The Daily Gamecock

Column: Marine recruitment uses histrionic, manipulative tactics

A few months ago, I received an email from a Marine Corps recruiter in Columbia asking me to consider the officer training programs that they offered. The recruiter characterized military training as far superior to anything else a young person could be doing with their life. Another line implied that the only way to find purpose in your life is to join the Marines. Then it said that by successfully becoming a Marine, you’ll earn the privilege to defend America. At the end it asked me if I was going to answer the call, to which I yelled at the computer screen a resounding “No.”

I found such rhetoric to be over the top, degrading and offensive. Based on the email I received, it seems as if the military’s recruiting strategy is to make people feel unaccomplished and juvenile, and then suggest to them that training for war is the perfect way to grow up and achieve something in your life. That message is highly misleading. While some people who sign up for the military are a good fit, and enjoy long careers, many others who join could be equally or more successful doing something else with their talents. There are thousands of other jobs where people can mature and discover who they are that do not require you to sign your life away for a few years.

The military’s targeting of younger and less affluent Americans is also questionable. Promising extensive education, healthcare and housing benefits to teenagers from lower income families is often hard to pass up. These promises are often not fulfilled either. Sixty-five percent of recruits who sign up for the GI Bill never receive any money for college, and for those who do, only 15 percent get their degree. Of the many recruits join expecting to work in a specific job, only to be told after basic training that there is an oversupply of that position, and assigned to a different role. Former Vice President Dick Cheney put it best, “The military is not a social welfare agency, it is not a jobs program”. Recruiters should take that message to heart, and stop selling the military as such.

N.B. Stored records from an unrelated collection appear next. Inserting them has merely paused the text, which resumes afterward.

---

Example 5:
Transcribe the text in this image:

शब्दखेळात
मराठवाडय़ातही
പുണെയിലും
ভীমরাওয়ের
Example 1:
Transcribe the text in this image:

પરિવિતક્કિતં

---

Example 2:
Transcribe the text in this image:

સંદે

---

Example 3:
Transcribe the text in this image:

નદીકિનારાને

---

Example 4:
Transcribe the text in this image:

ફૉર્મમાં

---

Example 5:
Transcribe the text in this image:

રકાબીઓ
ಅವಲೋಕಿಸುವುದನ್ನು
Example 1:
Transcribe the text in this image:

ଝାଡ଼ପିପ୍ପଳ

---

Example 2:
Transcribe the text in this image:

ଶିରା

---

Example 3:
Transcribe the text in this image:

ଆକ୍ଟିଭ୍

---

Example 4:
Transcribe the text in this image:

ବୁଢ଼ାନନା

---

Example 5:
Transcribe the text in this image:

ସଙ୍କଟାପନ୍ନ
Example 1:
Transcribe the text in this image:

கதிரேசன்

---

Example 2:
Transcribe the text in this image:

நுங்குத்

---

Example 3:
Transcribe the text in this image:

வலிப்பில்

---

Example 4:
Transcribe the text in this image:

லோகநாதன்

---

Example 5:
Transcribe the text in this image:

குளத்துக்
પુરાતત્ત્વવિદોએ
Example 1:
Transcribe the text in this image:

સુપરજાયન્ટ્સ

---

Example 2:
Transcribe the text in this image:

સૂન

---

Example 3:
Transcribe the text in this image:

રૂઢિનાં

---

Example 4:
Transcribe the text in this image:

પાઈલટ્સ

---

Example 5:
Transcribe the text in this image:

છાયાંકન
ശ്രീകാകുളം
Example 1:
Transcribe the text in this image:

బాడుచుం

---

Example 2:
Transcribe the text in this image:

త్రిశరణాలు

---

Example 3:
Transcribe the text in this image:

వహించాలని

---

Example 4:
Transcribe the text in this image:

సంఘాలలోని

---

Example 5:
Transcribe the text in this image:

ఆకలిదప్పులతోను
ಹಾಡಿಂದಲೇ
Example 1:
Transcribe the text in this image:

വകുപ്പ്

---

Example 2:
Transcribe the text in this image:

Although recruiters like to tout how a military career is the best way for a person to defend the U.S. and protect freedom, actions speak louder than words. There has been little, if any opposition to the NSA’s warrantless surveillance of millions of innocent Americans from within the military, and that does not appear set to change in the near future. In addition, the Navy is still spending hundreds of millions of dollars a year to imprison and torture over 150 suspected terrorists at Guantanamo Bay without charging them with a crime or allowing them to stand trial to determine if they are guilty. In December, 17 guests at a wedding party were killed by an American drone strike in Yemen, the vast majority of whom weren’t even suspected of any wrongdoing. Given these examples, it seems as if the military is at best doing a lousy job of protecting freedom, and at worst, infringing upon it. As such, both the military’s recruitment tactics and it’s overall mission should be reexamined.